Data to use:
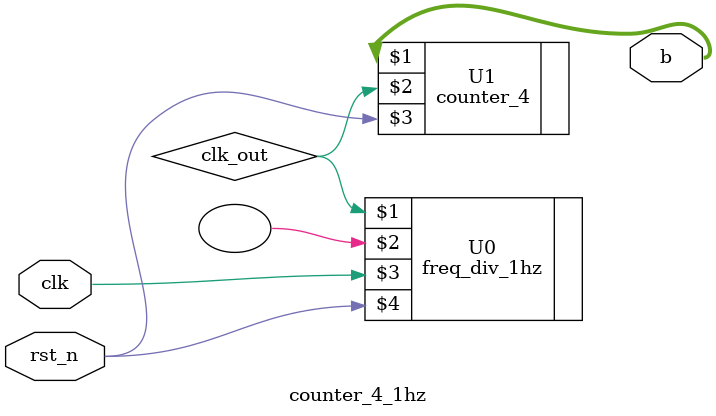
<source format=v>
`timescale 1ns / 1ps


module counter_4_1hz(
    output [3:0] b,
    input clk,
    input rst_n
    );
    
    wire clk_out;
    
    freq_div_1hz U0 (clk_out, , clk, rst_n);
    counter_4 U1 (b, clk_out, rst_n);
    
endmodule

</source>
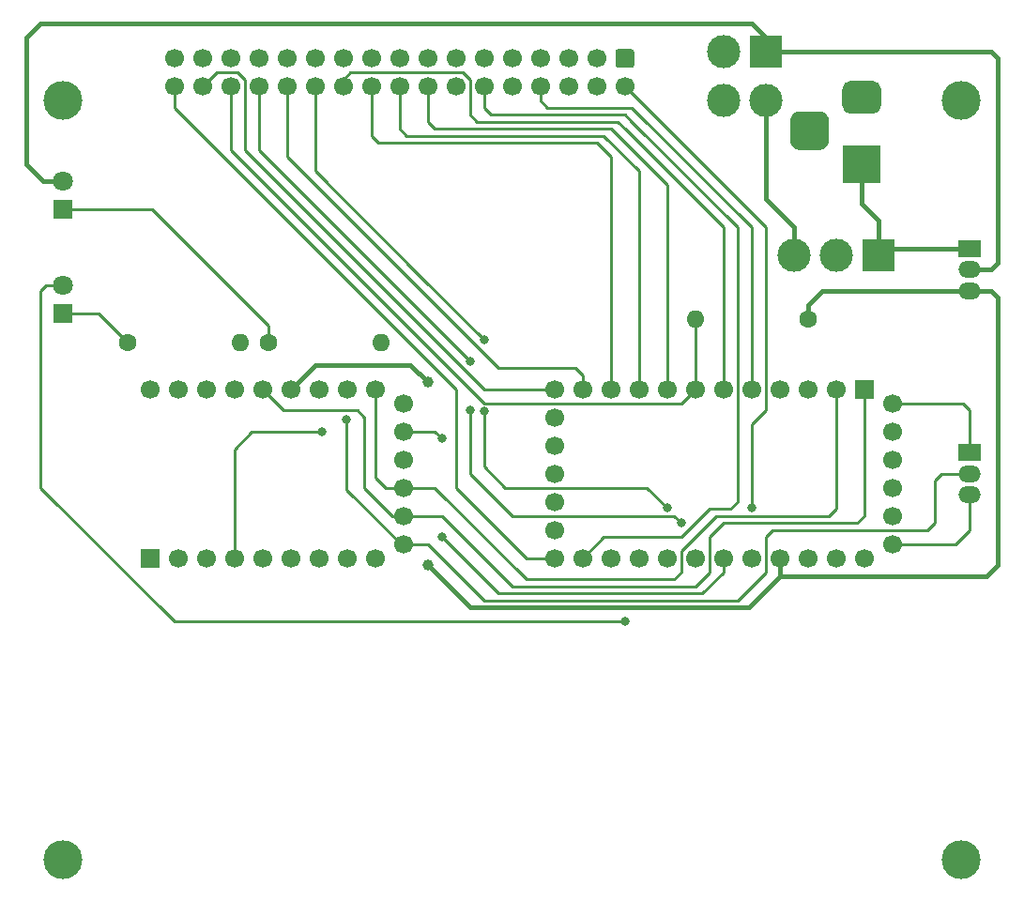
<source format=gtl>
G04 #@! TF.GenerationSoftware,KiCad,Pcbnew,(5.1.8)-1*
G04 #@! TF.CreationDate,2021-10-10T14:42:33+02:00*
G04 #@! TF.ProjectId,Amiga Drawbridge,416d6967-6120-4447-9261-776272696467,rev?*
G04 #@! TF.SameCoordinates,Original*
G04 #@! TF.FileFunction,Copper,L1,Top*
G04 #@! TF.FilePolarity,Positive*
%FSLAX46Y46*%
G04 Gerber Fmt 4.6, Leading zero omitted, Abs format (unit mm)*
G04 Created by KiCad (PCBNEW (5.1.8)-1) date 2021-10-10 14:42:33*
%MOMM*%
%LPD*%
G01*
G04 APERTURE LIST*
G04 #@! TA.AperFunction,ComponentPad*
%ADD10C,1.700000*%
G04 #@! TD*
G04 #@! TA.AperFunction,ComponentPad*
%ADD11C,3.000000*%
G04 #@! TD*
G04 #@! TA.AperFunction,ComponentPad*
%ADD12R,3.000000X3.000000*%
G04 #@! TD*
G04 #@! TA.AperFunction,ComponentPad*
%ADD13R,1.700000X1.700000*%
G04 #@! TD*
G04 #@! TA.AperFunction,ComponentPad*
%ADD14R,3.500000X3.500000*%
G04 #@! TD*
G04 #@! TA.AperFunction,SMDPad,CuDef*
%ADD15R,2.000000X1.500000*%
G04 #@! TD*
G04 #@! TA.AperFunction,SMDPad,CuDef*
%ADD16O,2.000000X1.500000*%
G04 #@! TD*
G04 #@! TA.AperFunction,ComponentPad*
%ADD17C,1.600000*%
G04 #@! TD*
G04 #@! TA.AperFunction,ComponentPad*
%ADD18O,1.600000X1.600000*%
G04 #@! TD*
G04 #@! TA.AperFunction,ComponentPad*
%ADD19C,3.500000*%
G04 #@! TD*
G04 #@! TA.AperFunction,ComponentPad*
%ADD20R,1.800000X1.800000*%
G04 #@! TD*
G04 #@! TA.AperFunction,ComponentPad*
%ADD21C,1.800000*%
G04 #@! TD*
G04 #@! TA.AperFunction,ViaPad*
%ADD22C,0.800000*%
G04 #@! TD*
G04 #@! TA.AperFunction,ViaPad*
%ADD23C,1.000000*%
G04 #@! TD*
G04 #@! TA.AperFunction,Conductor*
%ADD24C,0.250000*%
G04 #@! TD*
G04 #@! TA.AperFunction,Conductor*
%ADD25C,0.381000*%
G04 #@! TD*
G04 APERTURE END LIST*
G04 #@! TA.AperFunction,ComponentPad*
G36*
G01*
X162595000Y-58840000D02*
X163795000Y-58840000D01*
G75*
G02*
X164045000Y-59090000I0J-250000D01*
G01*
X164045000Y-60290000D01*
G75*
G02*
X163795000Y-60540000I-250000J0D01*
G01*
X162595000Y-60540000D01*
G75*
G02*
X162345000Y-60290000I0J250000D01*
G01*
X162345000Y-59090000D01*
G75*
G02*
X162595000Y-58840000I250000J0D01*
G01*
G37*
G04 #@! TD.AperFunction*
D10*
X160655000Y-59690000D03*
X158115000Y-59690000D03*
X155575000Y-59690000D03*
X153035000Y-59690000D03*
X150495000Y-59690000D03*
X147955000Y-59690000D03*
X145415000Y-59690000D03*
X142875000Y-59690000D03*
X140335000Y-59690000D03*
X137795000Y-59690000D03*
X135255000Y-59690000D03*
X132715000Y-59690000D03*
X130175000Y-59690000D03*
X127635000Y-59690000D03*
X125095000Y-59690000D03*
X122555000Y-59690000D03*
X163195000Y-62230000D03*
X160655000Y-62230000D03*
X158115000Y-62230000D03*
X155575000Y-62230000D03*
X153035000Y-62230000D03*
X150495000Y-62230000D03*
X147955000Y-62230000D03*
X145415000Y-62230000D03*
X142875000Y-62230000D03*
X140335000Y-62230000D03*
X137795000Y-62230000D03*
X135255000Y-62230000D03*
X132715000Y-62230000D03*
X130175000Y-62230000D03*
X127635000Y-62230000D03*
X125095000Y-62230000D03*
X122555000Y-62230000D03*
D11*
X175895000Y-63500000D03*
X172085000Y-59055000D03*
X172085000Y-63500000D03*
D12*
X175895000Y-59055000D03*
D10*
X187325000Y-90805000D03*
X187325000Y-93345000D03*
X187325000Y-95885000D03*
X187325000Y-98425000D03*
X187325000Y-100965000D03*
X187325000Y-103505000D03*
X184785000Y-104775000D03*
X182245000Y-104775000D03*
X179705000Y-104775000D03*
X177165000Y-104775000D03*
X174625000Y-104775000D03*
D13*
X184785000Y-89535000D03*
D10*
X172085000Y-104775000D03*
X169545000Y-104775000D03*
X167005000Y-104775000D03*
X164465000Y-104775000D03*
X161925000Y-104775000D03*
X159385000Y-104775000D03*
X156845000Y-104775000D03*
X156845000Y-102235000D03*
X156845000Y-99695000D03*
X156845000Y-97155000D03*
X156845000Y-94615000D03*
X156845000Y-92075000D03*
X156845000Y-89535000D03*
X159385000Y-89535000D03*
X161925000Y-89535000D03*
X164465000Y-89535000D03*
X167005000Y-89535000D03*
X169545000Y-89535000D03*
X172085000Y-89535000D03*
X174625000Y-89535000D03*
X177165000Y-89535000D03*
X179705000Y-89535000D03*
X182245000Y-89535000D03*
D14*
X184556400Y-69189600D03*
G04 #@! TA.AperFunction,ComponentPad*
G36*
G01*
X183556400Y-61689600D02*
X185556400Y-61689600D01*
G75*
G02*
X186306400Y-62439600I0J-750000D01*
G01*
X186306400Y-63939600D01*
G75*
G02*
X185556400Y-64689600I-750000J0D01*
G01*
X183556400Y-64689600D01*
G75*
G02*
X182806400Y-63939600I0J750000D01*
G01*
X182806400Y-62439600D01*
G75*
G02*
X183556400Y-61689600I750000J0D01*
G01*
G37*
G04 #@! TD.AperFunction*
G04 #@! TA.AperFunction,ComponentPad*
G36*
G01*
X178981400Y-64439600D02*
X180731400Y-64439600D01*
G75*
G02*
X181606400Y-65314600I0J-875000D01*
G01*
X181606400Y-67064600D01*
G75*
G02*
X180731400Y-67939600I-875000J0D01*
G01*
X178981400Y-67939600D01*
G75*
G02*
X178106400Y-67064600I0J875000D01*
G01*
X178106400Y-65314600D01*
G75*
G02*
X178981400Y-64439600I875000J0D01*
G01*
G37*
G04 #@! TD.AperFunction*
D15*
X194310000Y-95250000D03*
D16*
X194310000Y-97155000D03*
X194310000Y-99060000D03*
X194310000Y-80645000D03*
X194310000Y-78740000D03*
D15*
X194310000Y-76835000D03*
D17*
X179705000Y-83185000D03*
D18*
X169545000Y-83185000D03*
D13*
X120340000Y-104775000D03*
D10*
X120340000Y-89535000D03*
X122880000Y-89535000D03*
X125420000Y-89535000D03*
X127960000Y-89535000D03*
X130500000Y-89535000D03*
X133040000Y-89535000D03*
X135580000Y-89535000D03*
X138120000Y-89535000D03*
X140660000Y-89535000D03*
X143200000Y-90805000D03*
X143200000Y-93345000D03*
X143200000Y-95885000D03*
X143200000Y-98425000D03*
X143200000Y-100965000D03*
X143200000Y-103505000D03*
X140660000Y-104775000D03*
X138120000Y-104775000D03*
X135580000Y-104775000D03*
X133040000Y-104775000D03*
X130500000Y-104775000D03*
X127960000Y-104775000D03*
X125420000Y-104775000D03*
X122880000Y-104775000D03*
D19*
X112500000Y-132000000D03*
X193500000Y-132000000D03*
X193500000Y-63500000D03*
X112500000Y-63500000D03*
D20*
X112500000Y-73279000D03*
D21*
X112500000Y-70739000D03*
X112500000Y-80137000D03*
D20*
X112500000Y-82677000D03*
D12*
X186055000Y-77470000D03*
D11*
X178435000Y-77470000D03*
X182245000Y-77470000D03*
D18*
X141224000Y-85344000D03*
D17*
X131064000Y-85344000D03*
X118364000Y-85344000D03*
D18*
X128524000Y-85344000D03*
D22*
X150494976Y-91530000D03*
X167005000Y-100240000D03*
X150495000Y-85090000D03*
X168275000Y-101600000D03*
X149225000Y-91440000D03*
X149225000Y-86995000D03*
D23*
X145415000Y-105410000D03*
X145415000Y-88900000D03*
D22*
X174625000Y-100240000D03*
X135890000Y-93345000D03*
X146685000Y-93980000D03*
X146685000Y-102870000D03*
X138112500Y-92265500D03*
X163195000Y-110490000D03*
D24*
X156845000Y-89535000D02*
X150495000Y-89535000D01*
X135255000Y-74295000D02*
X135220000Y-74260000D01*
X150495000Y-89535000D02*
X135255000Y-74295000D01*
X129540000Y-68580000D02*
X135255000Y-74295000D01*
X128905000Y-67945000D02*
X129540000Y-68580000D01*
X128270000Y-60960000D02*
X128905000Y-61595000D01*
X126365000Y-60960000D02*
X128270000Y-60960000D01*
X128905000Y-61595000D02*
X128905000Y-67945000D01*
X125095000Y-62230000D02*
X126365000Y-60960000D01*
X159385000Y-88265000D02*
X159385000Y-89535000D01*
X158750000Y-87630000D02*
X159385000Y-88265000D01*
X151765000Y-87630000D02*
X158750000Y-87630000D01*
X132715000Y-68580000D02*
X151765000Y-87630000D01*
X132715000Y-62230000D02*
X132715000Y-68580000D01*
X140335000Y-66675000D02*
X140335000Y-62230000D01*
X160655000Y-67310000D02*
X140970000Y-67310000D01*
X161925000Y-68580000D02*
X160655000Y-67310000D01*
X140970000Y-67310000D02*
X140335000Y-66675000D01*
X161925000Y-89535000D02*
X161925000Y-68580000D01*
X143510000Y-66675000D02*
X142875000Y-66040000D01*
X142875000Y-66040000D02*
X142875000Y-62230000D01*
X161290000Y-66675000D02*
X143510000Y-66675000D01*
X164465000Y-69850000D02*
X161290000Y-66675000D01*
X164465000Y-89535000D02*
X164465000Y-69850000D01*
X145415000Y-65405000D02*
X145415000Y-62230000D01*
X146050000Y-66040000D02*
X145415000Y-65405000D01*
X161925000Y-66040000D02*
X146050000Y-66040000D01*
X167005000Y-71120000D02*
X161925000Y-66040000D01*
X167005000Y-89535000D02*
X167005000Y-71120000D01*
X168275000Y-90805000D02*
X150495176Y-90805000D01*
X169545000Y-89535000D02*
X168275000Y-90805000D01*
X150495176Y-90805000D02*
X133985000Y-74294824D01*
X133985000Y-74294824D02*
X133984824Y-74294824D01*
X127635000Y-67945000D02*
X127635000Y-62230000D01*
X133984824Y-74294824D02*
X127635000Y-67945000D01*
X169545000Y-89535000D02*
X169545000Y-83185000D01*
X172085000Y-84455000D02*
X172085000Y-89535000D01*
X172085000Y-74930000D02*
X172085000Y-84455000D01*
X163195000Y-66040000D02*
X172085000Y-74930000D01*
X137795000Y-61595000D02*
X137795000Y-62230000D01*
X148590000Y-60960000D02*
X138430000Y-60960000D01*
X149225000Y-61595000D02*
X148590000Y-60960000D01*
X149225000Y-64770000D02*
X149225000Y-61595000D01*
X149860000Y-65405000D02*
X149225000Y-64770000D01*
X138430000Y-60960000D02*
X137795000Y-61595000D01*
X162560000Y-65405000D02*
X149860000Y-65405000D01*
X163195000Y-66040000D02*
X162560000Y-65405000D01*
X155575000Y-63500000D02*
X155575000Y-62230000D01*
X156210000Y-64135000D02*
X155575000Y-63500000D01*
X163830000Y-64135000D02*
X156210000Y-64135000D01*
X174625000Y-74930000D02*
X163830000Y-64135000D01*
X174625000Y-89535000D02*
X174625000Y-74930000D01*
X141605000Y-98425000D02*
X143200000Y-98425000D01*
X140660000Y-97480000D02*
X141605000Y-98425000D01*
X140660000Y-89535000D02*
X140660000Y-97480000D01*
X182245000Y-100330000D02*
X182245000Y-89535000D01*
X181610000Y-100965000D02*
X182245000Y-100330000D01*
X171450000Y-100965000D02*
X181610000Y-100965000D01*
X168275000Y-104140000D02*
X171450000Y-100965000D01*
X168275000Y-106045000D02*
X168275000Y-104140000D01*
X167640000Y-106680000D02*
X168275000Y-106045000D01*
X154305000Y-106680000D02*
X167640000Y-106680000D01*
X146050000Y-98425000D02*
X154305000Y-106680000D01*
X143200000Y-98425000D02*
X146050000Y-98425000D01*
X142240000Y-100965000D02*
X143200000Y-100965000D01*
X139065000Y-91440000D02*
X139700000Y-92075000D01*
X139700000Y-98425000D02*
X142240000Y-100965000D01*
X132405000Y-91440000D02*
X139065000Y-91440000D01*
X139700000Y-92075000D02*
X139700000Y-98425000D01*
X130500000Y-89535000D02*
X132405000Y-91440000D01*
X184785000Y-100965000D02*
X184785000Y-89535000D01*
X172085000Y-101600000D02*
X184150000Y-101600000D01*
X170815000Y-102870000D02*
X172085000Y-101600000D01*
X184150000Y-101600000D02*
X184785000Y-100965000D01*
X170815000Y-106045000D02*
X170815000Y-102870000D01*
X169545000Y-107315000D02*
X170815000Y-106045000D01*
X153035000Y-107315000D02*
X169545000Y-107315000D01*
X146685000Y-100965000D02*
X153035000Y-107315000D01*
X143200000Y-100965000D02*
X146685000Y-100965000D01*
X154305000Y-104775000D02*
X156845000Y-104775000D01*
X147955000Y-89535000D02*
X147955000Y-98425000D01*
X147955000Y-98425000D02*
X154305000Y-104775000D01*
X122555000Y-64135000D02*
X147955000Y-89535000D01*
X122555000Y-62230000D02*
X122555000Y-64135000D01*
X173355000Y-74930000D02*
X163830000Y-65405000D01*
X173355000Y-99695000D02*
X173355000Y-74930000D01*
X170815000Y-100330000D02*
X172720000Y-100330000D01*
X168275000Y-102870000D02*
X170815000Y-100330000D01*
X161290000Y-102870000D02*
X168275000Y-102870000D01*
X172720000Y-100330000D02*
X173355000Y-99695000D01*
X159385000Y-104775000D02*
X161290000Y-102870000D01*
X163830000Y-65405000D02*
X163195000Y-64770000D01*
X163195000Y-64770000D02*
X151130000Y-64770000D01*
X151130000Y-64770000D02*
X150495000Y-64135000D01*
X150495000Y-64135000D02*
X150495000Y-62230000D01*
X150494976Y-91530000D02*
X150494976Y-95249976D01*
X150494976Y-95249976D02*
X150495000Y-95250000D01*
X150495000Y-95250000D02*
X150495000Y-96520000D01*
X150495000Y-96520000D02*
X152400000Y-98425000D01*
X165190000Y-98425000D02*
X167005000Y-100240000D01*
X152400000Y-98425000D02*
X165190000Y-98425000D01*
X135255000Y-62230000D02*
X135255000Y-69850000D01*
X144780000Y-79375000D02*
X150495000Y-85090000D01*
X135255000Y-69850000D02*
X144780000Y-79375000D01*
X149225000Y-97155000D02*
X149225000Y-91440000D01*
X153035000Y-100965000D02*
X149225000Y-97155000D01*
X168275000Y-101600000D02*
X167640000Y-100965000D01*
X167640000Y-100965000D02*
X153035000Y-100965000D01*
X130175000Y-67945000D02*
X141287500Y-79057500D01*
X130175000Y-62230000D02*
X130175000Y-67945000D01*
X141287500Y-79057500D02*
X149225000Y-86995000D01*
X140300000Y-78070000D02*
X141287500Y-79057500D01*
D25*
X186690000Y-76835000D02*
X186055000Y-77470000D01*
X194310000Y-76835000D02*
X186690000Y-76835000D01*
X184556400Y-72796400D02*
X186055000Y-74295000D01*
X184556400Y-69189600D02*
X184556400Y-72796400D01*
X186055000Y-77470000D02*
X186055000Y-74295000D01*
X175895000Y-63500000D02*
X175895000Y-72390000D01*
X178435000Y-74930000D02*
X178435000Y-77470000D01*
X175895000Y-72390000D02*
X178435000Y-74930000D01*
X149225000Y-109220000D02*
X145415000Y-105410000D01*
X174360000Y-109220000D02*
X149225000Y-109220000D01*
X177165000Y-106415000D02*
X174360000Y-109220000D01*
X177165000Y-104775000D02*
X177165000Y-106415000D01*
X177165000Y-106415000D02*
X195845000Y-106415000D01*
X195845000Y-106415000D02*
X196850000Y-105410000D01*
X196850000Y-105410000D02*
X196850000Y-81280000D01*
X196215000Y-80645000D02*
X194310000Y-80645000D01*
X196850000Y-81280000D02*
X196215000Y-80645000D01*
X143820000Y-87305000D02*
X145415000Y-88900000D01*
X133040000Y-89535000D02*
X135270000Y-87305000D01*
X135270000Y-87305000D02*
X143820000Y-87305000D01*
X194310000Y-80645000D02*
X180975000Y-80645000D01*
X179705000Y-81915000D02*
X179705000Y-83185000D01*
X180975000Y-80645000D02*
X179705000Y-81915000D01*
D24*
X191770000Y-90805000D02*
X187325000Y-90805000D01*
X194310000Y-95250000D02*
X194310000Y-91440000D01*
X193675000Y-90805000D02*
X191770000Y-90805000D01*
X194310000Y-91440000D02*
X193675000Y-90805000D01*
X191770000Y-103505000D02*
X187325000Y-103505000D01*
X194310000Y-99060000D02*
X194310000Y-102235000D01*
X193040000Y-103505000D02*
X191770000Y-103505000D01*
X194310000Y-102235000D02*
X193040000Y-103505000D01*
X175895000Y-74930000D02*
X163195000Y-62230000D01*
X175895000Y-91440000D02*
X175895000Y-74930000D01*
X174625000Y-92710000D02*
X175895000Y-91440000D01*
X174625000Y-100240000D02*
X174625000Y-92710000D01*
X129540000Y-93345000D02*
X135890000Y-93345000D01*
X127960000Y-94925000D02*
X129540000Y-93345000D01*
X127960000Y-104775000D02*
X127960000Y-94925000D01*
X146050000Y-93345000D02*
X146685000Y-93980000D01*
X143200000Y-93345000D02*
X146050000Y-93345000D01*
X151765000Y-107950000D02*
X146685000Y-102870000D01*
X170180000Y-107950000D02*
X151765000Y-107950000D01*
X172085000Y-106045000D02*
X170180000Y-107950000D01*
X172085000Y-104775000D02*
X172085000Y-106045000D01*
X143033750Y-103505000D02*
X138112500Y-98583750D01*
X138112500Y-98583750D02*
X138112500Y-92265500D01*
X143200000Y-103505000D02*
X143033750Y-103505000D01*
X191135000Y-97790000D02*
X191770000Y-97155000D01*
X190500000Y-102235000D02*
X191135000Y-101600000D01*
X176530000Y-102235000D02*
X190500000Y-102235000D01*
X175895000Y-106045000D02*
X175895000Y-102870000D01*
X173355000Y-108585000D02*
X175895000Y-106045000D01*
X150495000Y-108585000D02*
X173355000Y-108585000D01*
X191135000Y-101600000D02*
X191135000Y-97790000D01*
X145415000Y-103505000D02*
X150495000Y-108585000D01*
X175895000Y-102870000D02*
X176530000Y-102235000D01*
X143200000Y-103505000D02*
X145415000Y-103505000D01*
X191770000Y-97155000D02*
X193040000Y-97155000D01*
X193040000Y-97155000D02*
X194310000Y-97155000D01*
X110490000Y-98425000D02*
X110490000Y-81915000D01*
X122555000Y-110490000D02*
X110490000Y-98425000D01*
X163195000Y-110490000D02*
X122555000Y-110490000D01*
X112500000Y-80137000D02*
X110998000Y-80137000D01*
X110490000Y-80645000D02*
X110490000Y-81915000D01*
X110998000Y-80137000D02*
X110490000Y-80645000D01*
X131064000Y-85344000D02*
X131064000Y-83820000D01*
X120523000Y-73279000D02*
X121412000Y-74168000D01*
X112500000Y-73279000D02*
X120523000Y-73279000D01*
X131064000Y-83820000D02*
X121412000Y-74168000D01*
D25*
X196850000Y-78105000D02*
X196215000Y-78740000D01*
X196850000Y-59690000D02*
X196850000Y-78105000D01*
X196215000Y-59055000D02*
X196850000Y-59690000D01*
X196215000Y-78740000D02*
X194310000Y-78740000D01*
X175895000Y-59055000D02*
X196215000Y-59055000D01*
X175895000Y-59055000D02*
X175895000Y-57785000D01*
X175895000Y-57785000D02*
X174625000Y-56515000D01*
X174625000Y-56515000D02*
X110490000Y-56515000D01*
X110490000Y-56515000D02*
X109220000Y-57785000D01*
X110744000Y-70739000D02*
X109220000Y-69215000D01*
X112500000Y-70739000D02*
X110744000Y-70739000D01*
X109220000Y-57785000D02*
X109220000Y-69215000D01*
D24*
X115697000Y-82677000D02*
X118364000Y-85344000D01*
X112500000Y-82677000D02*
X115697000Y-82677000D01*
M02*

</source>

Problem to solve: Working from the records above, write out verbatim only the lines from the line containing "X142875000Y-66040000D01*" through the line containing "X171450000Y-100965000D01*".

Answer for the task:
X142875000Y-66040000D01*
X142875000Y-66040000D02*
X142875000Y-62230000D01*
X161290000Y-66675000D02*
X143510000Y-66675000D01*
X164465000Y-69850000D02*
X161290000Y-66675000D01*
X164465000Y-89535000D02*
X164465000Y-69850000D01*
X145415000Y-65405000D02*
X145415000Y-62230000D01*
X146050000Y-66040000D02*
X145415000Y-65405000D01*
X161925000Y-66040000D02*
X146050000Y-66040000D01*
X167005000Y-71120000D02*
X161925000Y-66040000D01*
X167005000Y-89535000D02*
X167005000Y-71120000D01*
X168275000Y-90805000D02*
X150495176Y-90805000D01*
X169545000Y-89535000D02*
X168275000Y-90805000D01*
X150495176Y-90805000D02*
X133985000Y-74294824D01*
X133985000Y-74294824D02*
X133984824Y-74294824D01*
X127635000Y-67945000D02*
X127635000Y-62230000D01*
X133984824Y-74294824D02*
X127635000Y-67945000D01*
X169545000Y-89535000D02*
X169545000Y-83185000D01*
X172085000Y-84455000D02*
X172085000Y-89535000D01*
X172085000Y-74930000D02*
X172085000Y-84455000D01*
X163195000Y-66040000D02*
X172085000Y-74930000D01*
X137795000Y-61595000D02*
X137795000Y-62230000D01*
X148590000Y-60960000D02*
X138430000Y-60960000D01*
X149225000Y-61595000D02*
X148590000Y-60960000D01*
X149225000Y-64770000D02*
X149225000Y-61595000D01*
X149860000Y-65405000D02*
X149225000Y-64770000D01*
X138430000Y-60960000D02*
X137795000Y-61595000D01*
X162560000Y-65405000D02*
X149860000Y-65405000D01*
X163195000Y-66040000D02*
X162560000Y-65405000D01*
X155575000Y-63500000D02*
X155575000Y-62230000D01*
X156210000Y-64135000D02*
X155575000Y-63500000D01*
X163830000Y-64135000D02*
X156210000Y-64135000D01*
X174625000Y-74930000D02*
X163830000Y-64135000D01*
X174625000Y-89535000D02*
X174625000Y-74930000D01*
X141605000Y-98425000D02*
X143200000Y-98425000D01*
X140660000Y-97480000D02*
X141605000Y-98425000D01*
X140660000Y-89535000D02*
X140660000Y-97480000D01*
X182245000Y-100330000D02*
X182245000Y-89535000D01*
X181610000Y-100965000D02*
X182245000Y-100330000D01*
X171450000Y-100965000D02*
X181610000Y-100965000D01*
X168275000Y-104140000D02*
X171450000Y-100965000D01*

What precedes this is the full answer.